In a search for a diagnosis, Kirsten has had 2 MRI's,
1 EEG, and tons of blood work. The MRIs showed a thin corpus callosum and a small cerebellum. The
EEG was normal. All metabolic blood work was normal. She also had the following three tests done to check for
Angelman Syndrome. High resolution chromosomes, FISH for a deletetion of 15q11-13, and Methylation DNA study for Angelman
Syndrome, all of which came back normal (or negative).
Kirsten has PE tubes to help drain fluid in her ears. She
also had her adenoids removed. She now gets frequent ear infections. However, we may have discovered the cause
of all the ear infections. Her pediatrician discovered that she might have a submucus cleft palate. This may be
the cause of her coughing and sneezing while eating and drinking. This can also be the cause of her ear infections
(due to bacteria growth when the food and drink goes up the nasal passage). We are meeting with a craniofacial
team, April 2, 2004 to find out exactly what is going on.
Kirsten also has a boney mass at the roof of her mouth, and a
preauricular pit (this is a tiny pin hole on the outer top part of her ear).
She was diagnosed with Strabismus and was prescribed
glasses at 22months (she would never wear). However, Kirsten no longer needs glasses. Thankfully her eyes
seem to be self correcting.
Kirsten started wearing AFO's (ankle foot orthotics)at
about 19months. These are used to help stabilize her ankles and keep her feet in the proper position. Kirsten
has very tight legs and it causes her feet to remain in an extended position which is not a good thing. This extension
can cause her calf muscles to shorten.
Kirsten has been receiving Physical and Occupational
therapy from 6 months of age. We added Speech therapy at 15 months. Kirsten started Preschool at 3 years
old and she LOVES it. She therapy at school now and we have just begun getting additional therapy at a near by clinic.
Kirsten has just begun to sit without assistance.
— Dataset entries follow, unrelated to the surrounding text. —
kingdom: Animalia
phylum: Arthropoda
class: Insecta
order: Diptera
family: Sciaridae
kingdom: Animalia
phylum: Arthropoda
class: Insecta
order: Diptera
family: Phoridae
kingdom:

Once we put her in the sitting position she will stay there for 1-5 minutes. She can't stand or walk without a lot of
assistance. She uses several pieces of therapy equipment like a stander, Kaye walker and a gait trainer.
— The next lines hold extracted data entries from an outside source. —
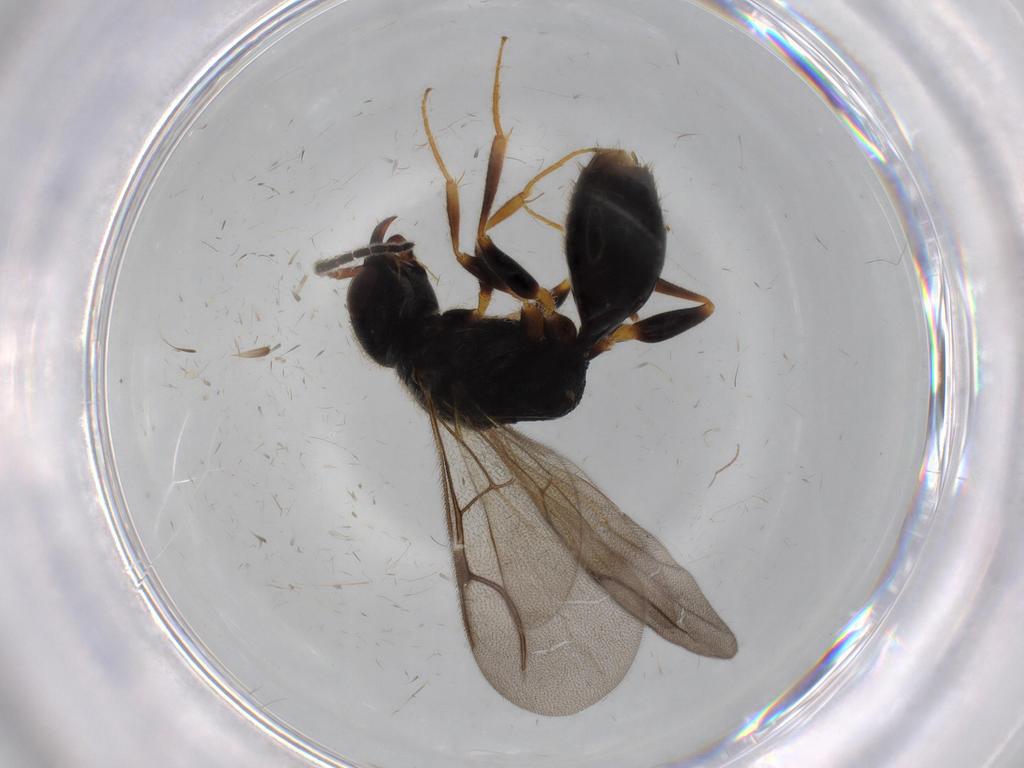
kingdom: Animalia
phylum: Arthropoda
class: Insecta
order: Hymenoptera
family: Bethylidae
The gait trainer is like a walker. Kirsten has just recently started moving forward in her gait trainer. It is
a wonderful sight. She has a hard time actually doing the walking motion but she tries real hard. Also, she fatigues
Kirsten is also non-verbal. She does say dada with excitement anytime Joe
returns home. I have heard her say kitttty (sounds like kitty to me anyway) a few times. When we were in NY last
year, Kirsten and I spent a lot of time with her cousins. She used to say Ed-di-di when she saw her cousin Edward.
No such luck with Mommy or mama... Last week, in school it sounded like she said two of her classmate's names.
Kirsten has Central Hypotonia (low muscle tone of her trunk, neck, hips),
global delays (gross motor, fine motor, speech, and cognitive abilities are delayed greater than 30%), hypertonia of legs,
feet, arms, hands (high muscle tone). She fists her hands (although not as much as she used to) and has very weak
wrists and ankles. She was officially diagnosed with Ataxic and Spastic Cerebral Palsy with underlying brain malformations.
However, her new neurologist doesn't 100% agree. He wants to look a little more into it.
Through all of this Kirsten is a very beautiful, happy,
and easy going little girl. She loves being around other children and chasing our 2 cats. She is such a joy
in our life and we are truly blessed to have her.